# California Housing — Machine Learning Exercise

In this exercise you will work through a basic machine learning workflow using the California Housing dataset.

This dataset is relatively easy an small to work with. This will help us to get a good understanding of the tools that we work with. The goal is to predict median house values in California. Along the way, you will practice splitting data, fitting models, evaluating performance, and comparing approaches.

This notebook gives you the structure. You will fill in the details yourself. Explore and discovery various approaches each step, work together and discuss. Make it interactive. Try to minimize copy-pasting of sections so that you really understand what's going on.

## 1. Setup

Import the libraries you need for data handling, modeling, and evaluation.

In [None]:
from sklearn.datasets import fetch_california_housing

# Load dataset
data = fetch_california_housing(as_frame=True)
df = data.frame

df.head()

## 2. Explore the data

Take a look at the dataset. What features (X) are available? What is the target (y)?

- Inspect the shape of the data
- Check basic statistics and distributions
- Look for correlations and potential relationships

## 3. Split the data

We need separate data for training and testing. Use a train/test split so you can evaluate the model on data it has never seen.

Tasks:
- Define `X` and `y`
- Split into `X_train`, `X_test`, `y_train`, `y_test`
- Keep the test set aside until the very end

## 4. Naive baseline

Before fitting any real model, start with the simplest possible predictor: always predict the mean of the training target.

This gives you a baseline MAE and RMSE. Any useful model should do better than this.

## 5. Linear regression

Fit a linear regression model to the training data.

- Train the model
- Predict on the test set
- Evaluate using MAE and RMSE

Compare these results to the naive baseline.

## 6. Decision tree

Fit a decision tree model.

- Start with default parameters
- Then try tuning at least one parameter (for example `max_depth`)
- Compare results to linear regression and the baseline

## 7. Random forest and boosting

Train ensemble models.

- RandomForestRegressor
- GradientBoostingRegressor or XGBoost

Evaluate them in the same way and compare results.

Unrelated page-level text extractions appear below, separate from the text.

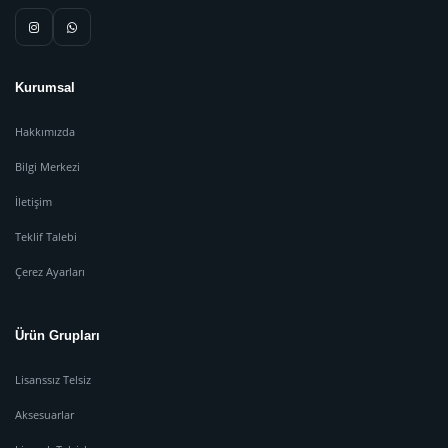
Kurumsal
Hakkımızda
Bilgi Merkezi
İletişim
Teklif Talebi
Çerez Ayarları
Ürün Grupları
Lisanssız Telsiz
Aksesuarlar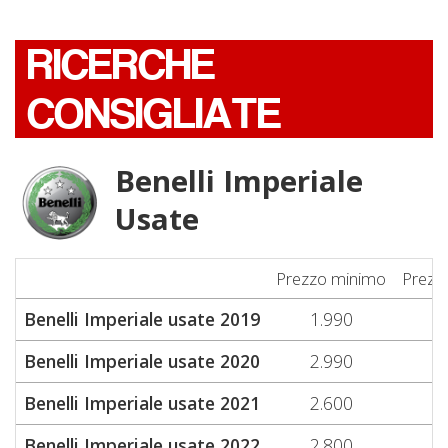
RICERCHE
CONSIGLIATE
Benelli Imperiale
Usate
Prezzo minimo
Prezz
Benelli Imperiale usate 2019
1.990
1
Benelli Imperiale usate 2020
2.990
2
Benelli Imperiale usate 2021
2.600
2
Benelli Imperiale usate 2022
2.800
2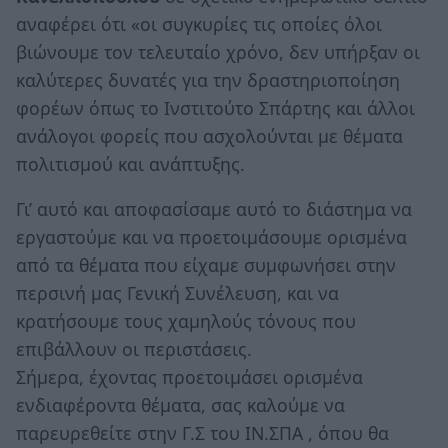
αναφέρει ότι «οι συγκυρίες τις οποίες όλοι
βιώνουμε τον τελευταίο χρόνο, δεν υπήρξαν οι
καλύτερες δυνατές για την δραστηριοποίηση
φορέων όπως το Ινστιτούτο Σπάρτης και άλλοι
ανάλογοι φορείς που ασχολούνται με θέματα
πολιτισμού και ανάπτυξης.
Γι’ αυτό και αποφασίσαμε αυτό το διάστημα να
εργαστούμε και να προετοιμάσουμε ορισμένα
από τα θέματα που είχαμε συμφωνήσει στην
περσινή μας Γενική Συνέλευση, και να
κρατήσουμε τους χαμηλούς τόνους που
επιβάλλουν οι περιστάσεις.
Σήμερα, έχοντας προετοιμάσει ορισμένα
ενδιαφέροντα θέματα, σας καλούμε να
παρευρεθείτε στην Γ.Σ του ΙΝ.ΣΠΑ , όπου θα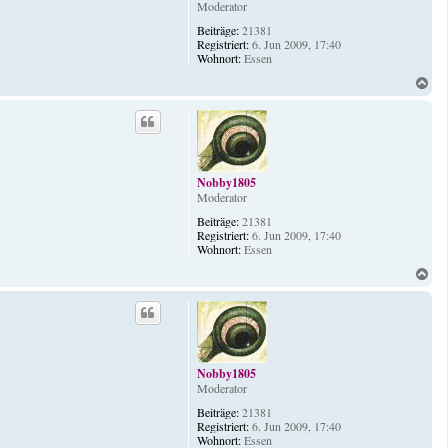
Moderator
Beiträge:
21381
Registriert:
6. Jun 2009, 17:40
Wohnort:
Essen
N
a
c
h
o
b
e
Nobby1805
n
Moderator
Beiträge:
21381
Registriert:
6. Jun 2009, 17:40
Wohnort:
Essen
N
a
c
h
o
b
e
Nobby1805
n
Moderator
Beiträge:
21381
Registriert:
6. Jun 2009, 17:40
Wohnort:
Essen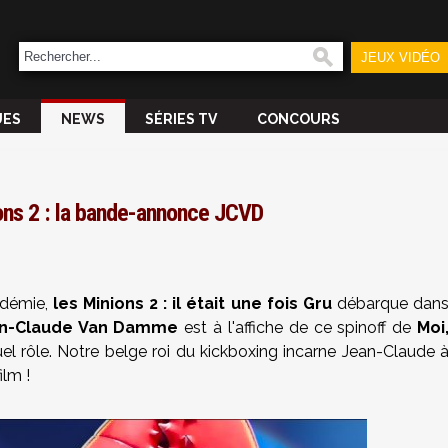
JEUX VIDÉO
UES
NEWS
SÉRIES TV
CONCOURS
ns 2 : la bande-annonce JCVD
ndémie,
les Minions 2 : il était une fois Gru
débarque dan
n-Claude Van Damme
est à l'affiche de ce spinoff de
Moi
l rôle. Notre belge roi du kickboxing incarne Jean-Claude 
lm !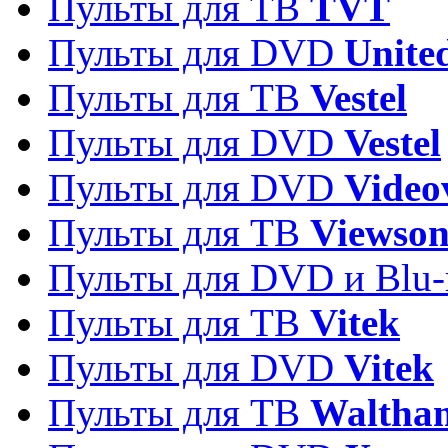
Пульты для ТВ
TVT
Пульты для DVD
Unite
Пульты для ТВ
Vestel
Пульты для DVD
Vestel
Пульты для DVD
Video
Пульты для ТВ
Viewson
Пульты для DVD и Blu-
Пульты для ТВ
Vitek
Пульты для DVD
Vitek
Пульты для ТВ
Waltha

## 8. Evaluate and compare

Now that you have several models:

- Collect MAE and RMSE for each model
- Make a simple comparison table
- Decide which model performs best and why

## 9. Model explanation
- Can you extract and plot the feature importances of one of the tree-based models?
- Visualize predicted vs actual on a scatter plot

## 10. Reflection

Summarize your findings:

- Which model was best?
- Did tuning help?
- What did you learn about the trade-offs between models?
- Which model was easiest to use?

## 11. Extra
- Use cross-validation instead of a single train/test split
- Experiment with Ridge or Lasso regression. Investigate how regularization impacts coefficients and performance. Can you tune the parameters to ensure they are the best fit?